Skilling v. United States
Citation: 561 U.S. 358 (2010) Court: Supreme Court of the United States
Facts
Jeffrey Skilling, former CEO of Enron Corporation, was convicted of conspiracy to commit honest services wire fraud under 18 U.S.C. § 1346 based on allegations that he concealed Enron’s true financial condition and his own conflicts of interest from shareholders and the public. The government’s theory did not allege that Skilling received bribes or kickbacks, but rather that he deprived Enron’s shareholders of his honest services by engaging in undisclosed self-dealing and misrepresentation.
Issue
Whether 18 U.S.C. § 1346’s prohibition on “a scheme or artifice to deprive another of the intangible right of honest services” is unconstitutionally vague, and if not, whether it reaches conduct beyond bribery and kickback schemes.
Holding
Section 1346 is not unconstitutionally vague, but to avoid vagueness problems the Court construed it narrowly to cover only bribery and kickback schemes — not undisclosed conflicts of interest or other self-dealing that does not involve a corrupt exchange.
Rule
Honest services fraud under § 1346 requires a bribery or kickback scheme; the statute does not reach schemes premised solely on undisclosed conflicts of interest, failure to disclose material information, or other self-dealing that lacks a corrupt quid pro quo.
Significance
Skilling dramatically narrowed the reach of honest services fraud, which prosecutors had used broadly in white-collar cases to cover a wide range of undisclosed conflicts and corporate misconduct.
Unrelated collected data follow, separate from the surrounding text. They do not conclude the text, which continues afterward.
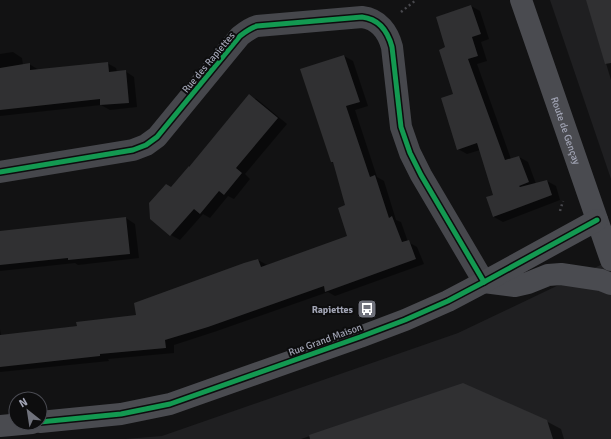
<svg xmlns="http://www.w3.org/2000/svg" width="611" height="439" font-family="Signika,sans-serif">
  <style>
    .built { fill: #1f1f21 }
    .shadow { fill: #0007 }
    .building { fill: #303032 }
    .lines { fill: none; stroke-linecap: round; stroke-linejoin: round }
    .path { stroke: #48484d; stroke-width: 2.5; stroke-dasharray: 2 3; stroke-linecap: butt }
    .street { stroke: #46474c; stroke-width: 22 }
    .secondary { stroke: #4a4b50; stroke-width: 22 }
    .cycleway-casing { stroke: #0d0d0e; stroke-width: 8 }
    .cycleway { stroke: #139951; stroke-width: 5 }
    .labels { text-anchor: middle; stroke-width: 4; stroke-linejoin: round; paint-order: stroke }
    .street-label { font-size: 10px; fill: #a2a5b5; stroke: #0d0d0e }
    .poi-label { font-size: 10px; font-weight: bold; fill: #a2a5b5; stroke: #0d0d0e; text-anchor: end }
  </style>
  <rect width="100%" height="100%" fill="#121213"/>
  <g class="built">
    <polygon points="550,0 611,0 611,179"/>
    <polygon points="611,260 611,439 125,439 162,436 458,333"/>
  </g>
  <g class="shadow">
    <polygon points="587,0 611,0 611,80"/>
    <polygon points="471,6 480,11 489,39 481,42 487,61 477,64 511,159 519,157 528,162 536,184 547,181 556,186 560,200 503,222 494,217 495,195 480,150 467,154 458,149 454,95 446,48"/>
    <polygon points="13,52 22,58 23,65 29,64 39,70 107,63 116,68 117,72 125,71 134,77 137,107 110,110 101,105 0,116 0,54"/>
    <polygon points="344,56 353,61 368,106 355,110 377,177 384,181 396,220 401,222 408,242 417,247 424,264 335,296 328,292 217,331 174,345 174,353 108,359 109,361 0,372 0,329 1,336 78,326 137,316 258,260 267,265 348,237 346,206 334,163 332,162"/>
    <polygon points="249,95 258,100 287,124 245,174 250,179 234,199 228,196 210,218 203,214 180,240 171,235 172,188"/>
    <polygon points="126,218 135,224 139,258 78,265 75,263 0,271 0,232"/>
    <polygon points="463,384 546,421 561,429 564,439 301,439"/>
  </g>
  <g class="building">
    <polygon points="586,0 611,0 611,63 605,64"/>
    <polygon points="471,5 481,34 472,37 478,56 468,59 505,160 519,156 529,182 519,186 520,187 547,180 552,195 493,217 486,197 493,195 477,143 457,150 441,98 453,94 439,50 445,47 436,17"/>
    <polygon points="344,55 360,102 346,106 370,177 375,175 389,218 392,216 402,242 409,240 416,259 325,292 324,286 208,327 165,340 166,348 100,354 100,356 0,367 0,335 77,326 76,322 136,315 134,303 244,263 258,259 261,267 347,236 338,208 345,205 333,162 331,162 300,69"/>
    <polygon points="108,62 109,72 126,70 129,103 100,105 100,99 0,110 0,68 30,63 30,70"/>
    <polygon points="249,94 278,118 236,168 242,173 224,195 219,191 200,214 194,209 170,236 150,219 149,203 166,184 171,187 189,166 189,167"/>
    <polygon points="126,217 130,254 68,260 68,258 0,265 0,231"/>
    <polygon points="463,383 547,420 553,439 310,439 309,435"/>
  </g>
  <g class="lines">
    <g class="path">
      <polyline points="401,12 416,0"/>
      <polyline points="560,211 563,201"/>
    </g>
    <path class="street" d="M 0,172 L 133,150 L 146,145 L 157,137 L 240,36 C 245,32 250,28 257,26 L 362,17 C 379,19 388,32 392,47 L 401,127 L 410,153 L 421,175 L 484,282"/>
    <g class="secondary">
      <path id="s1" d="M 521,0 L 611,260"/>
      <polyline points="484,282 515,286 528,283 548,275 561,274 601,280 611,284"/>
      <polyline points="40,422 121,414 170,404 360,337 405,320 448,301 484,282 597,220"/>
      <polyline points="0,426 32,423"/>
    </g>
    <defs>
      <g id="cycleway">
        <path d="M 0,172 L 133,150 L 146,145 L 157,137 L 240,36 C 245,32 250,28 257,26 L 362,17 C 379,19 388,32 392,47 L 401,127 L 410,153 L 421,175 L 484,282"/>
        <polyline points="40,422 121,414 170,404 360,337 405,320 448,301 484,282 597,220"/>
      </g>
    </defs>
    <use href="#cycleway" class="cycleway-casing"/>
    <use href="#cycleway" class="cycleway"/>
  </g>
  <defs>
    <symbol id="bus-square" viewBox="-11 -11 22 22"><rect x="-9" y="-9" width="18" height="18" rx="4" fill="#70727c" stroke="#0d0d0e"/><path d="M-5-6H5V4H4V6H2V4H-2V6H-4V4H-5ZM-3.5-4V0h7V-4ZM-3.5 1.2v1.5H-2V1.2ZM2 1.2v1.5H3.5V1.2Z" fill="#fff"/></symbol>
  </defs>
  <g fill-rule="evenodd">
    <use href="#bus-square" x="356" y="298" width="22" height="22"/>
  </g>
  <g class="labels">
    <g class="street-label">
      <text transform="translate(208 62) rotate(-50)" y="4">Rue des Rapiettes</text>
      <text dy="4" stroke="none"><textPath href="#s1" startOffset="138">Route de Gençay</textPath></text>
      <text transform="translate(325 339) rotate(-20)" y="4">Rue Grand Maison</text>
    </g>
    <g class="poi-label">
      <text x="353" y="313">Rapiettes</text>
    </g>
  </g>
  <g transform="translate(28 411) rotate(330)"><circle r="19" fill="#0d0d0e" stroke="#494a51"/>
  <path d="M0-3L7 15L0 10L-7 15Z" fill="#70727c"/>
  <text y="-6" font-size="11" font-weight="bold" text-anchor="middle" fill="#a2a5b5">N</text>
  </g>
</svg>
The decision forced the government to dismiss or replead numerous pending prosecutions and constrained future use of § 1346. The case illustrates the Court’s use of the constitutional avoidance canon to save a statute from vagueness while simultaneously limiting it. It pairs closely with Neder v. United States on the materiality element of fraud and with United States v. Binday on the right-to-control theory, and it represents the Court’s ongoing effort to cabin prosecutorial overreach in the intangible-rights area of fraud law.